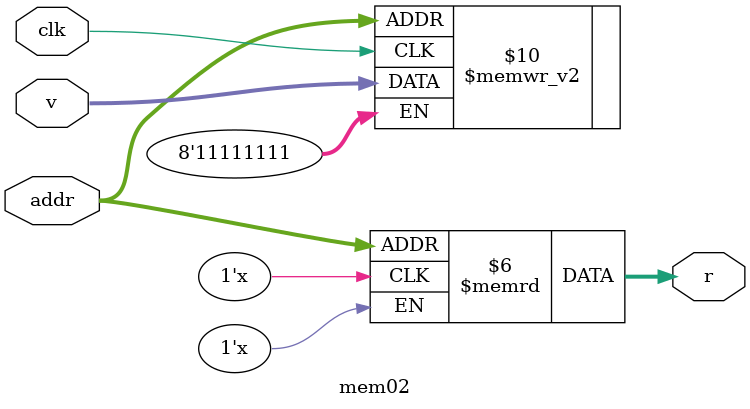
<source format=v>
module mem02(output [0:7] r, input [0:7] v,
             input[0:3] addr, input clk);
   reg [7:0]       mem [3:0];

   always @(posedge clk)
     mem[addr] <= v;
   
   assign r = mem[addr];
endmodule

</source>
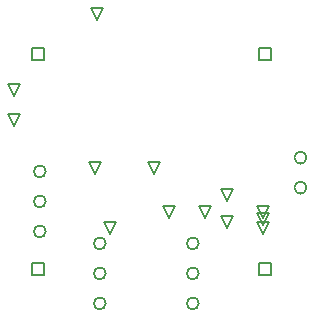
<source format=gbr>
%TF.GenerationSoftware,Altium Limited,Altium Designer,21.2.1 (34)*%
G04 Layer_Color=2752767*
%FSLAX26Y26*%
%MOIN*%
%TF.SameCoordinates,9B619AE5-86D3-421A-82E6-E0B3A417AA1F*%
%TF.FilePolarity,Positive*%
%TF.FileFunction,Drawing*%
%TF.Part,Single*%
G01*
G75*
%TA.AperFunction,NonConductor*%
%ADD54C,0.005000*%
%ADD55C,0.006667*%
D54*
X3990000Y1888464D02*
Y1928464D01*
X4030000D01*
Y1888464D01*
X3990000D01*
Y2605000D02*
Y2645000D01*
X4030000D01*
Y2605000D01*
X3990000D01*
X3235275D02*
Y2645000D01*
X3275275D01*
Y2605000D01*
X3235275D01*
Y1888464D02*
Y1928464D01*
X3275275D01*
Y1888464D01*
X3235275D01*
X3494862Y2025000D02*
X3474862Y2065000D01*
X3514862D01*
X3494862Y2025000D01*
X4005000Y2080000D02*
X3985000Y2120000D01*
X4025000D01*
X4005000Y2080000D01*
X3810000D02*
X3790000Y2120000D01*
X3830000D01*
X3810000Y2080000D01*
X4005000Y2055000D02*
X3985000Y2095000D01*
X4025000D01*
X4005000Y2055000D01*
X3885000Y2045000D02*
X3865000Y2085000D01*
X3905000D01*
X3885000Y2045000D01*
X4005000Y2025000D02*
X3985000Y2065000D01*
X4025000D01*
X4005000Y2025000D01*
X3444685Y2225000D02*
X3424685Y2265000D01*
X3464685D01*
X3444685Y2225000D01*
X3690000Y2080000D02*
X3670000Y2120000D01*
X3710000D01*
X3690000Y2080000D01*
X3640315Y2225000D02*
X3620315Y2265000D01*
X3660315D01*
X3640315Y2225000D01*
X3175000Y2485000D02*
X3155000Y2525000D01*
X3195000D01*
X3175000Y2485000D01*
Y2385000D02*
X3155000Y2425000D01*
X3195000D01*
X3175000Y2385000D01*
X3885000Y2135000D02*
X3865000Y2175000D01*
X3905000D01*
X3885000Y2135000D01*
X3450000Y2740000D02*
X3430000Y2780000D01*
X3470000D01*
X3450000Y2740000D01*
D55*
X4149000Y2181000D02*
G03*
X4149000Y2181000I-20000J0D01*
G01*
Y2281000D02*
G03*
X4149000Y2281000I-20000J0D01*
G01*
X3480000Y1795000D02*
G03*
X3480000Y1795000I-20000J0D01*
G01*
Y1895000D02*
G03*
X3480000Y1895000I-20000J0D01*
G01*
Y1995000D02*
G03*
X3480000Y1995000I-20000J0D01*
G01*
X3790000Y1795000D02*
G03*
X3790000Y1795000I-20000J0D01*
G01*
Y1895000D02*
G03*
X3790000Y1895000I-20000J0D01*
G01*
Y1995000D02*
G03*
X3790000Y1995000I-20000J0D01*
G01*
X3280000Y2035000D02*
G03*
X3280000Y2035000I-20000J0D01*
G01*
Y2135000D02*
G03*
X3280000Y2135000I-20000J0D01*
G01*
Y2235000D02*
G03*
X3280000Y2235000I-20000J0D01*
G01*
%TF.MD5,2d3e6a01d8e85171fbdf1f9b4e19bcd4*%
M02*

</source>
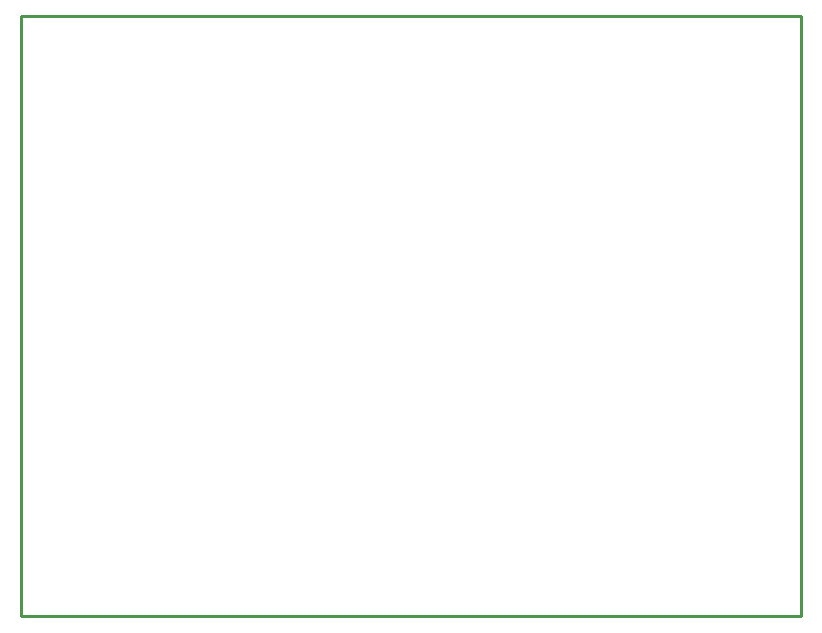
<source format=gko>
G04 Layer: BoardOutlineLayer*
G04 EasyEDA v6.4.31, 2022-02-05 19:12:57*
G04 bf2cb295ba724ca7aa620009b2cc85ec,0a318e337cfa45e088b33f9f44b42fdc,10*
G04 Gerber Generator version 0.2*
G04 Scale: 100 percent, Rotated: No, Reflected: No *
G04 Dimensions in millimeters *
G04 leading zeros omitted , absolute positions ,4 integer and 5 decimal *
%FSLAX45Y45*%
%MOMM*%

%ADD10C,0.2540*%
D10*
X762000Y7874000D02*
G01*
X7366000Y7874000D01*
X7366000Y2794000D01*
X762000Y2794000D01*
X762000Y7874000D01*

%LPD*%
M02*

</source>
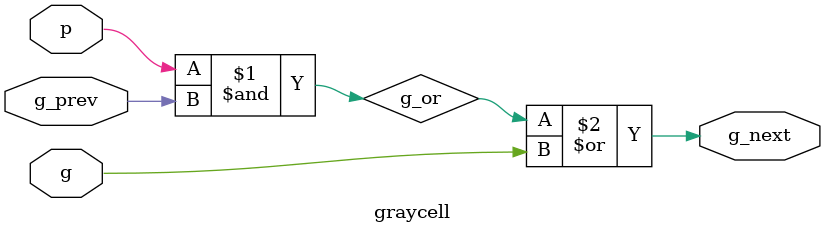
<source format=sv>
module graycell(input wire p, g, g_prev,
                output wire g_next);
       // Generate
       wire g_or;
       and(g_or, p, g_prev);
       or(g_next, g_or, g);

endmodule


</source>
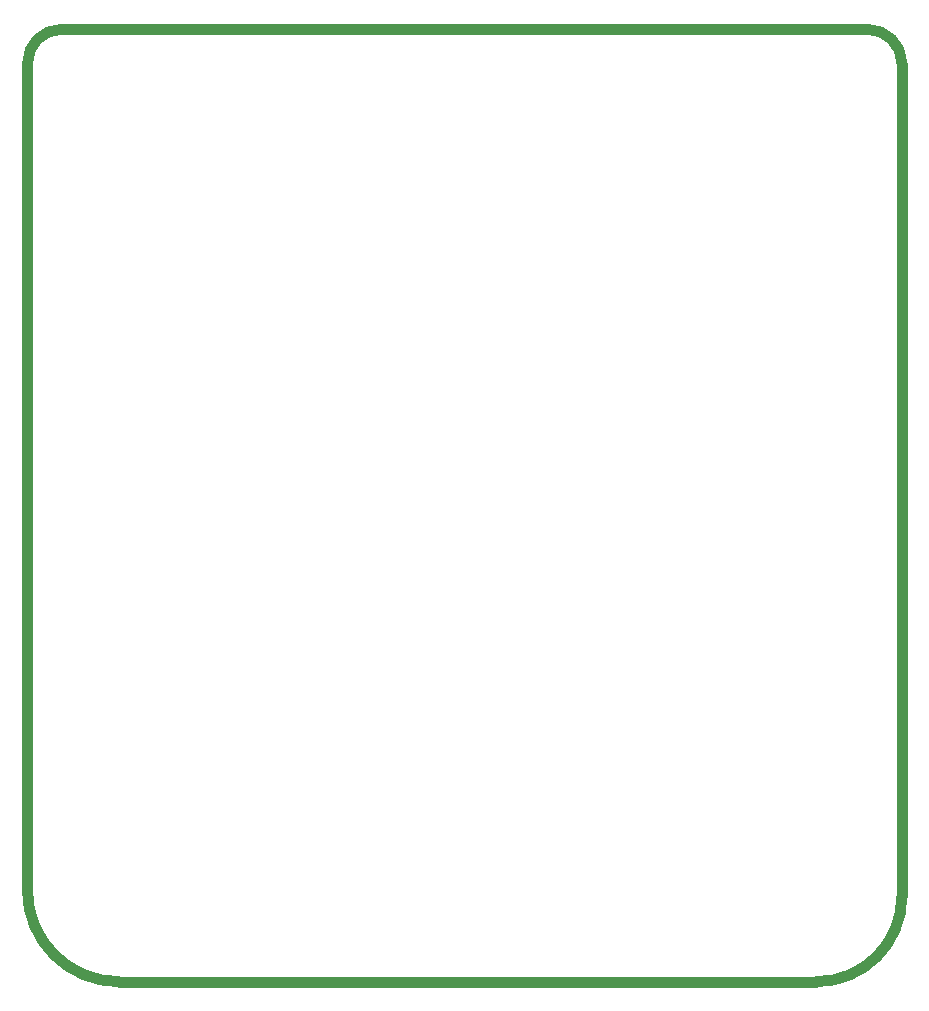
<source format=gko>
G04 start of page 2 for group 7 layer_idx 4 *
G04 Title: (unknown), global_outline *
G04 Creator: pcb-rnd 2.3.0 *
G04 CreationDate: 2021-05-03 19:23:03 UTC *
G04 For:  *
G04 Format: Gerber/RS-274X *
G04 PCB-Dimensions: 500000 500000 *
G04 PCB-Coordinate-Origin: lower left *
%MOIN*%
%FSLAX25Y25*%
%LNGLOBAL_BOUNDARY_UROUTE_7*%
%ADD102C,0.0350*%
G54D102*X91500Y400500D02*X360000D01*
X371500Y389000D02*Y111500D01*
X80000Y113500D02*Y389000D01*
X343000Y83000D02*X110500D01*
X91500Y400500D02*G75*G03X80000Y389000I0J-11500D01*G01*
Y113500D02*G75*G03X110500Y83000I30500J0D01*G01*
X371500Y111500D02*G75*G02X343000Y83000I-28500J0D01*G01*
X371500Y389000D02*G75*G03X360000Y400500I-11500J0D01*G01*
M02*

</source>
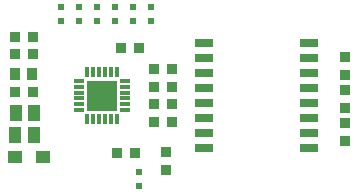
<source format=gtp>
G04*
G04 #@! TF.GenerationSoftware,Altium Limited,Altium Designer,20.0.2 (26)*
G04*
G04 Layer_Color=8421504*
%FSLAX25Y25*%
%MOIN*%
G70*
G01*
G75*
%ADD10R,0.03347X0.03347*%
%ADD11R,0.03347X0.03347*%
%ADD12R,0.03543X0.04016*%
%ADD13R,0.04016X0.05787*%
%ADD14R,0.04528X0.03937*%
%ADD15R,0.02165X0.02165*%
%ADD16R,0.05984X0.02992*%
%ADD17R,0.01181X0.03347*%
%ADD18R,0.03347X0.01181*%
%ADD19R,0.10236X0.10236*%
D10*
X12451Y51077D02*
D03*
X6349D02*
D03*
X12451Y56800D02*
D03*
X6349D02*
D03*
X12451Y38650D02*
D03*
X6349D02*
D03*
X47751Y53250D02*
D03*
X41649D02*
D03*
X46451Y18150D02*
D03*
X40349D02*
D03*
D11*
X116250Y22299D02*
D03*
Y28401D02*
D03*
Y50251D02*
D03*
Y44149D02*
D03*
X52500Y40249D02*
D03*
Y46351D02*
D03*
X58800Y40249D02*
D03*
Y46351D02*
D03*
Y34651D02*
D03*
Y28549D02*
D03*
X52500Y34651D02*
D03*
Y28549D02*
D03*
X56800Y18651D02*
D03*
Y12549D02*
D03*
X116250Y39326D02*
D03*
Y33224D02*
D03*
D12*
X6447Y44708D02*
D03*
X12038D02*
D03*
D13*
X12800Y31700D02*
D03*
X6500D02*
D03*
X12650Y24200D02*
D03*
X6350D02*
D03*
D14*
X15676Y16800D02*
D03*
X6424D02*
D03*
D15*
X51700Y66750D02*
D03*
Y62150D02*
D03*
X45710Y66750D02*
D03*
Y62150D02*
D03*
X39720Y66750D02*
D03*
Y62150D02*
D03*
X33730Y66750D02*
D03*
Y62150D02*
D03*
X47700Y11800D02*
D03*
Y7200D02*
D03*
X21750Y62150D02*
D03*
Y66750D02*
D03*
X27740Y62150D02*
D03*
Y66750D02*
D03*
D16*
X104450Y19902D02*
D03*
X69450D02*
D03*
X104450Y24902D02*
D03*
X69450D02*
D03*
X104450Y29902D02*
D03*
X69450D02*
D03*
X104450Y34902D02*
D03*
X69450D02*
D03*
X104450Y39902D02*
D03*
X69450D02*
D03*
X104450Y44902D02*
D03*
X69450D02*
D03*
X104450Y49902D02*
D03*
X69450D02*
D03*
X104450Y54902D02*
D03*
X69450D02*
D03*
D17*
X40200Y45079D02*
D03*
X38232D02*
D03*
X36263D02*
D03*
X34295D02*
D03*
X32326D02*
D03*
X30358D02*
D03*
Y29724D02*
D03*
X32326D02*
D03*
X34295D02*
D03*
X36263D02*
D03*
X38232D02*
D03*
X40200D02*
D03*
D18*
X27602Y42323D02*
D03*
Y40354D02*
D03*
Y38386D02*
D03*
Y36417D02*
D03*
Y34449D02*
D03*
Y32480D02*
D03*
X42956D02*
D03*
Y34449D02*
D03*
Y36417D02*
D03*
Y38386D02*
D03*
Y40354D02*
D03*
Y42323D02*
D03*
D19*
X35279Y37402D02*
D03*
M02*

</source>
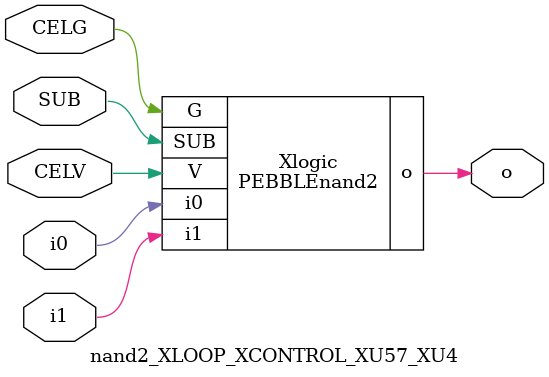
<source format=v>



module PEBBLEnand2 ( o, G, SUB, V, i0, i1 );

  input i0;
  input V;
  input i1;
  input G;
  output o;
  input SUB;
endmodule

//Celera Confidential Do Not Copy nand2_XLOOP_XCONTROL_XU57_XU4
//Celera Confidential Symbol Generator
//5V NAND2
module nand2_XLOOP_XCONTROL_XU57_XU4 (CELV,CELG,i0,i1,o,SUB);
input CELV;
input CELG;
input i0;
input i1;
input SUB;
output o;

//Celera Confidential Do Not Copy nand2
PEBBLEnand2 Xlogic(
.V (CELV),
.i0 (i0),
.i1 (i1),
.o (o),
.SUB (SUB),
.G (CELG)
);
//,diesize,PEBBLEnand2

//Celera Confidential Do Not Copy Module End
//Celera Schematic Generator
endmodule

</source>
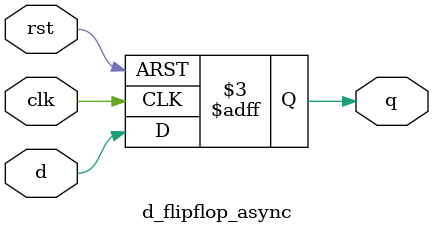
<source format=v>
module d_flipflop_sync(
    input wire clk,      // Saat sinyali
    input wire rst,      // Senkron reset (aktif yüksek)
    input wire d,        // Veri girişi
    output reg q         // Çıkış
);

// Başlangıç değeri
initial begin
    q = 0;
end

// Senkron reset - sadece saat darbesinde kontrol edilir
always @(posedge clk) begin
    if (rst) begin
        q <= 1'b0;      // Reset aktifse çıkışı sıfırla
    end else begin
        q <= d;         // Normal çalışma
    end
end

endmodule

// Asenkron reset'li D Flip-Flop
module d_flipflop_async(
    input wire clk,      // Saat sinyali
    input wire rst,      // Asenkron reset (aktif yüksek)
    input wire d,        // Veri girişi
    output reg q         // Çıkış
);

// Başlangıç değeri
initial begin
    q = 0;
end

// Asenkron reset - saat darbesini beklemeden hemen etki eder
always @(posedge clk or posedge rst) begin
    if (rst) begin
        q <= 1'b0;      // Reset aktifse hemen çıkışı sıfırla
    end else begin
        q <= d;         // Normal çalışma
    end
end

endmodule

</source>
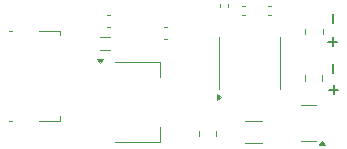
<source format=gbr>
%TF.GenerationSoftware,KiCad,Pcbnew,8.0.6*%
%TF.CreationDate,2024-12-25T17:09:27-08:00*%
%TF.ProjectId,USB_LED_Controller,5553425f-4c45-4445-9f43-6f6e74726f6c,rev?*%
%TF.SameCoordinates,Original*%
%TF.FileFunction,Legend,Top*%
%TF.FilePolarity,Positive*%
%FSLAX46Y46*%
G04 Gerber Fmt 4.6, Leading zero omitted, Abs format (unit mm)*
G04 Created by KiCad (PCBNEW 8.0.6) date 2024-12-25 17:09:27*
%MOMM*%
%LPD*%
G01*
G04 APERTURE LIST*
%ADD10C,0.150000*%
%ADD11C,0.120000*%
G04 APERTURE END LIST*
D10*
X96008866Y-70681620D02*
X96008866Y-69919716D01*
X95637579Y-72132866D02*
X96399484Y-72132866D01*
X96018531Y-72513819D02*
X96018531Y-71751914D01*
X95958066Y-66465220D02*
X95958066Y-65703316D01*
X95586779Y-68068866D02*
X96348684Y-68068866D01*
X95967731Y-68449819D02*
X95967731Y-67687914D01*
D11*
%TO.C,R4*%
X86079000Y-75568436D02*
X86079000Y-76022564D01*
X84609000Y-75568436D02*
X84609000Y-76022564D01*
%TO.C,R2*%
X93626000Y-67410064D02*
X93626000Y-66955936D01*
X95096000Y-67410064D02*
X95096000Y-66955936D01*
%TO.C,U2*%
X77550000Y-69742000D02*
X81310000Y-69742000D01*
X77550000Y-76562000D02*
X81310000Y-76562000D01*
X81310000Y-69742000D02*
X81310000Y-71002000D01*
X81310000Y-76562000D02*
X81310000Y-75302000D01*
X76270000Y-69842000D02*
X76030000Y-69512000D01*
X76510000Y-69512000D01*
X76270000Y-69842000D01*
G36*
X76270000Y-69842000D02*
G01*
X76030000Y-69512000D01*
X76510000Y-69512000D01*
X76270000Y-69842000D01*
G37*
%TO.C,U1*%
X86290000Y-69850000D02*
X86290000Y-72050000D01*
X86290000Y-69850000D02*
X86290000Y-67650000D01*
X91510000Y-69850000D02*
X91510000Y-72050000D01*
X91510000Y-69850000D02*
X91510000Y-67650000D01*
X86490000Y-72750000D02*
X86160000Y-72990000D01*
X86160000Y-72510000D01*
X86490000Y-72750000D01*
G36*
X86490000Y-72750000D02*
G01*
X86160000Y-72990000D01*
X86160000Y-72510000D01*
X86490000Y-72750000D01*
G37*
%TO.C,R3*%
X88488436Y-74782000D02*
X89942564Y-74782000D01*
X88488436Y-76602000D02*
X89942564Y-76602000D01*
%TO.C,R1*%
X93602500Y-71347064D02*
X93602500Y-70892936D01*
X95072500Y-71347064D02*
X95072500Y-70892936D01*
%TO.C,Q1*%
X93901500Y-76490000D02*
X94551500Y-76490000D01*
X93901500Y-76490000D02*
X93251500Y-76490000D01*
X93901500Y-73370000D02*
X94551500Y-73370000D01*
X93901500Y-73370000D02*
X93251500Y-73370000D01*
X95304000Y-76770000D02*
X94824000Y-76770000D01*
X95064000Y-76440000D01*
X95304000Y-76770000D01*
G36*
X95304000Y-76770000D02*
G01*
X94824000Y-76770000D01*
X95064000Y-76440000D01*
X95304000Y-76770000D01*
G37*
%TO.C,J2*%
X72852000Y-67110000D02*
X72852000Y-67490000D01*
X71082000Y-67110000D02*
X72852000Y-67110000D01*
X68542000Y-67110000D02*
X68802000Y-67110000D01*
X72852000Y-74730000D02*
X72852000Y-74350000D01*
X72852000Y-74730000D02*
X71082000Y-74730000D01*
X68802000Y-74730000D02*
X68542000Y-74730000D01*
%TO.C,FB1*%
X77061122Y-68759000D02*
X76261878Y-68759000D01*
X77061122Y-67639000D02*
X76261878Y-67639000D01*
%TO.C,C5*%
X81915580Y-66800000D02*
X81634420Y-66800000D01*
X81915580Y-67820000D02*
X81634420Y-67820000D01*
%TO.C,C4*%
X77089580Y-66804000D02*
X76808420Y-66804000D01*
X77089580Y-65784000D02*
X76808420Y-65784000D01*
%TO.C,C3*%
X88527836Y-65765000D02*
X88312164Y-65765000D01*
X88527836Y-65045000D02*
X88312164Y-65045000D01*
%TO.C,C2*%
X87101000Y-64888164D02*
X87101000Y-65103836D01*
X86381000Y-64888164D02*
X86381000Y-65103836D01*
%TO.C,C1*%
X90471164Y-65045000D02*
X90686836Y-65045000D01*
X90471164Y-65765000D02*
X90686836Y-65765000D01*
%TD*%
M02*

</source>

### Job:
Tell how many lines above hold "aktifse", nothing more.

### Answer box:
2